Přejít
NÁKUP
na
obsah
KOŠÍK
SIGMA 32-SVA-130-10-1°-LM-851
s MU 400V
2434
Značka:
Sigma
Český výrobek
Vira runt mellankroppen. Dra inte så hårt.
==
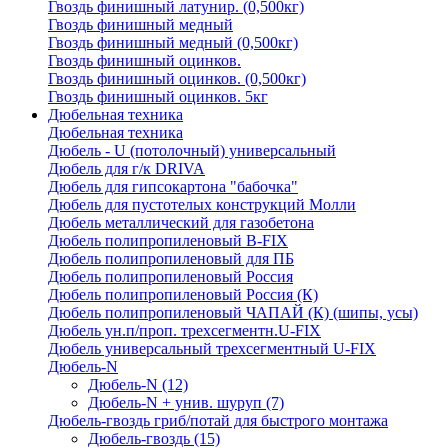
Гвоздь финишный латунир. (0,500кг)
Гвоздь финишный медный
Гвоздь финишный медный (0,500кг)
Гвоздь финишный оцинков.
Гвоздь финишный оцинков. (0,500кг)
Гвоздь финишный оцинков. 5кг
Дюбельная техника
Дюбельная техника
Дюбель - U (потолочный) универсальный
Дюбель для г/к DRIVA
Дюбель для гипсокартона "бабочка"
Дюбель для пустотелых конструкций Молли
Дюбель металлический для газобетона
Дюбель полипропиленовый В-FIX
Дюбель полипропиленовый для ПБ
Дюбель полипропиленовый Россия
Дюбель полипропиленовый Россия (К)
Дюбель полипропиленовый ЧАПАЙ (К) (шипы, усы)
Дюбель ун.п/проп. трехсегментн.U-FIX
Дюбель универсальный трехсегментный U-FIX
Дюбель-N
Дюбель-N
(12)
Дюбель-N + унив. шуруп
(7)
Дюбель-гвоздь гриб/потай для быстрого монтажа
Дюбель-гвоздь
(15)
---
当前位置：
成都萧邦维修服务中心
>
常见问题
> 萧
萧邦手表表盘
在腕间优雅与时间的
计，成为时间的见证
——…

### TASK BRIEF
Return each line of the data above that includes the word "универсальный".

### EXERCISE SOLUTION
Дюбель - U (потолочный) универсальный
Дюбель универсальный трехсегментный U-FIX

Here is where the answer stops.